Insgesamt fünf archäologisch bedeutende Orte sind auf diese Weise zugänglich. Neben dem Dritten Burghof handelt es sich um die Kirche der Jungfrau Maria, die Krypta des Veitsdoms sowie das Kloster und die Basilika St. Georg. Jana Maříková-Kubková hofft, dass all die alte Bausubstanz unter der Erde auch künftig nicht direkt für Besucher zugänglich gemacht wird…
„Diese Bauten sind sehr empfindlich. Früher lagen sie ja oberhalb der Erde, dann unterhalb, und schließlich sind sie von den Archäologen wieder freigelegt worden. Die Bausubstanz zum Beispiel unterhalb des Dritten Burghofs unterliegt daher schon seit einhundert Jahren den Einflüssen unterschiedlicher mikroklimatischer Bedingungen. Dabei handelt es sich um Material, das leicht zerstört werden kann wie etwa Holz aus dem Frühmittelalter. Jede Bewegung, jeder Schritt kann ihm schaden. Auch wegen der Pilze und dem Salz ist eine Bewahrung sehr kompliziert. In einem umfassenden Projekt haben wir uns mit den Möglichkeiten für den Erhalt dieser Bausubstanz beschäftigt. Das Ergebnis war, dass sie allgemein zugänglich gemacht werden sollte und zugleich vor dem Besucherverkehr geschützt werden muss. Deswegen ist die App entstanden“, so die Archäologin.

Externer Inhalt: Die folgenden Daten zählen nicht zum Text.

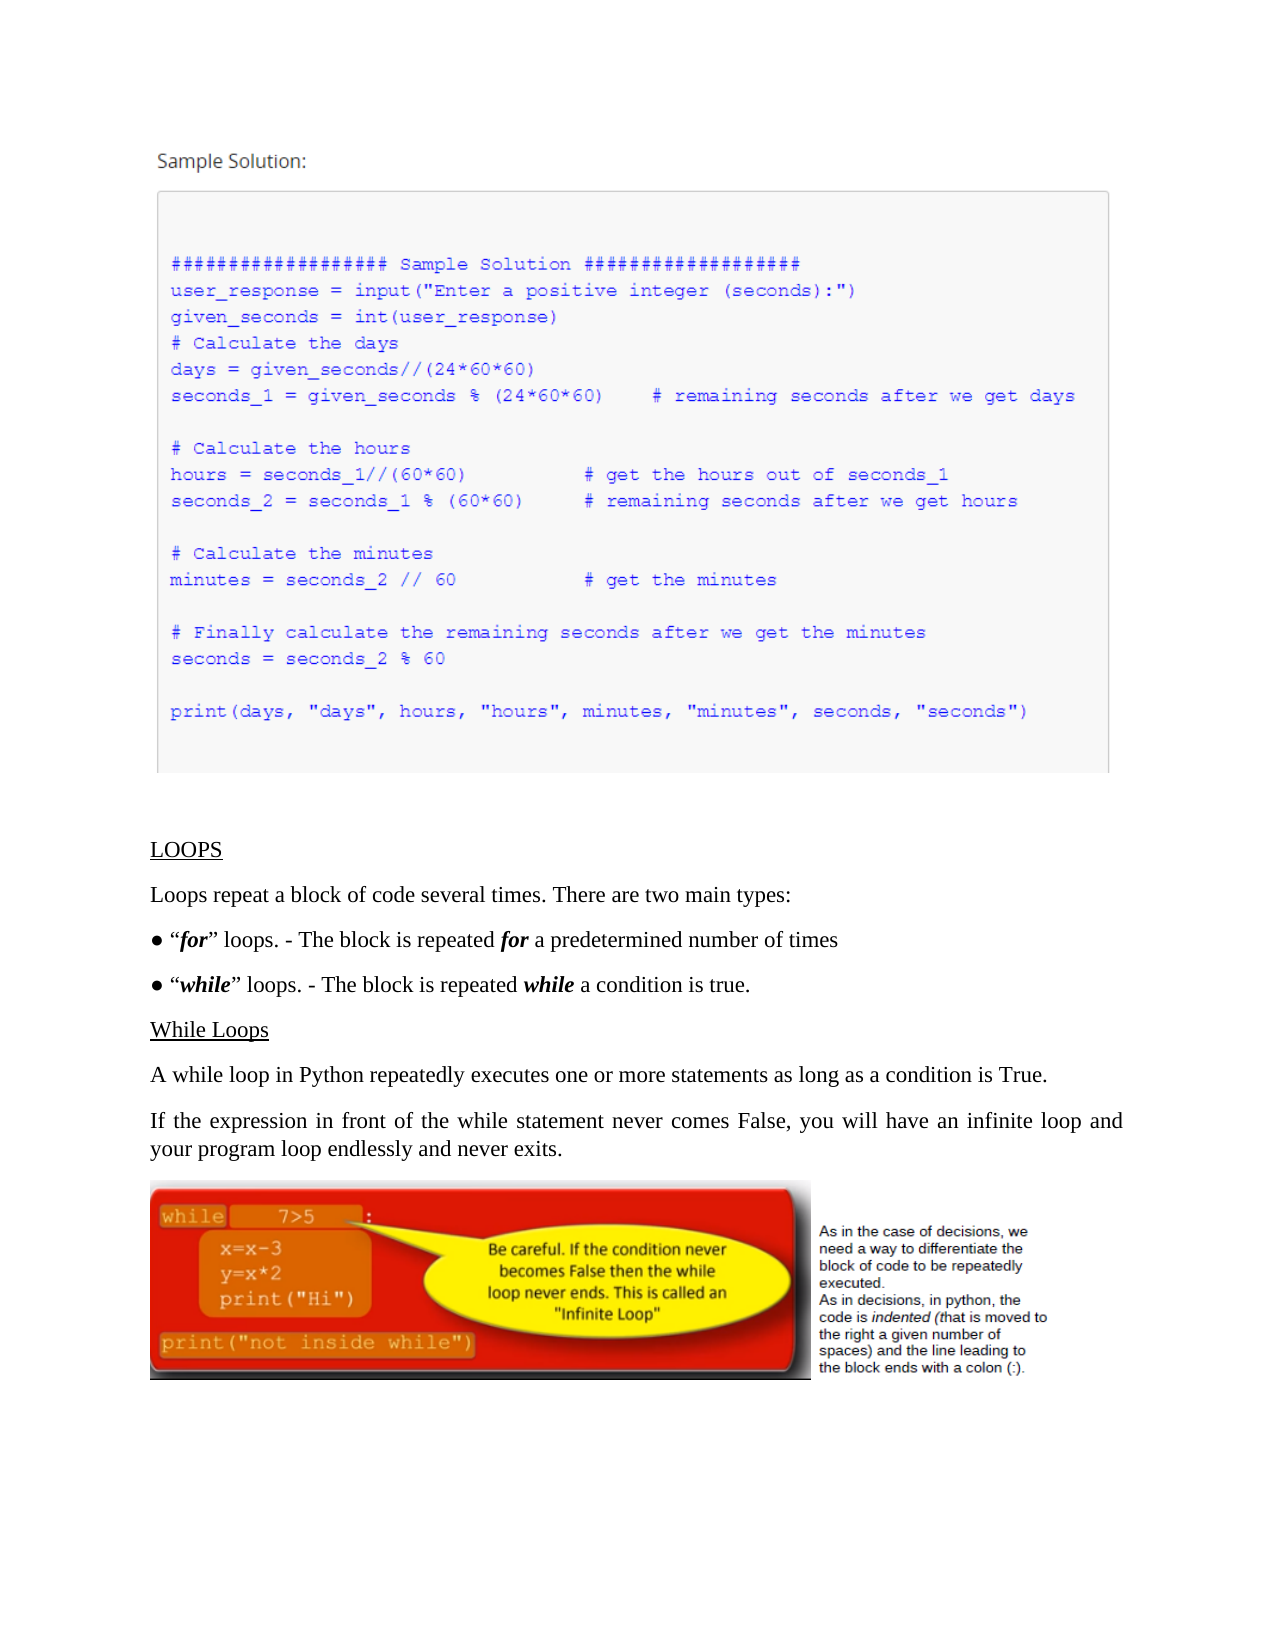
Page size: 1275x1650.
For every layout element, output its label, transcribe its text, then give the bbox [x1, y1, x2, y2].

picture [816, 1216, 1050, 1380]
text Loops repeat a block of code several times. There are two main types: [150, 881, 1125, 907]
text ● “while” loops. - The block is repeated while a condition is true. [150, 971, 1125, 998]
text A while loop in Python repeatedly executes one or more statements as long as a condition is True. [150, 1062, 1125, 1088]
text While Loops [150, 1016, 1125, 1043]
text If the expression in front of the while statement never comes False, you will have an infinite loop and your program loop endlessly and never exits. [150, 1107, 1125, 1161]
text ● “for” loops. - The block is repeated for a predetermined number of times [150, 926, 1125, 953]
picture [150, 150, 1125, 773]
text LOOPS [150, 836, 1125, 862]
picture [150, 1180, 811, 1380]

Die App beruht auf 3D-Scans der bestehenden Gebäude, die um interessante Informationen und die jeweilige Geschichte ergänzt wurden:
„Ich denke, die App ist in ihrer Bedienung sehr einfach, dass sowohl ein Kind, als auch ein Student oder ein älterer Mensch sie nutzen kann. In Zukunft möchten wir gerne eine App zur Gesamtgeschichte der Prager Burg von den prähistorischen Zeiten bis in die Mitte des 16. Jahrhunderts entwickeln. Damit wollen wir die Architektur des Hradschin auch jüngeren Besuchern näherbringen, also Schülern und Studenten. Es geht da um die archäologischen Ausgrabungen, die Vermittlung soll aber nicht lehrbuchhaft geschehen.“
Das Team zur Entwicklung der aktuellen App bestand laut Jana Maříková-Kubková aus bis zu 15 Fachleuten. Neben Archäologen waren dies Software-Entwickler und Historiker. Für die Nutzung der App muss man im Übrigen nicht vor Ort sein, man kann auch in Ruhe vom Sofa aus die Bauhistorie der Prager Burg erkunden.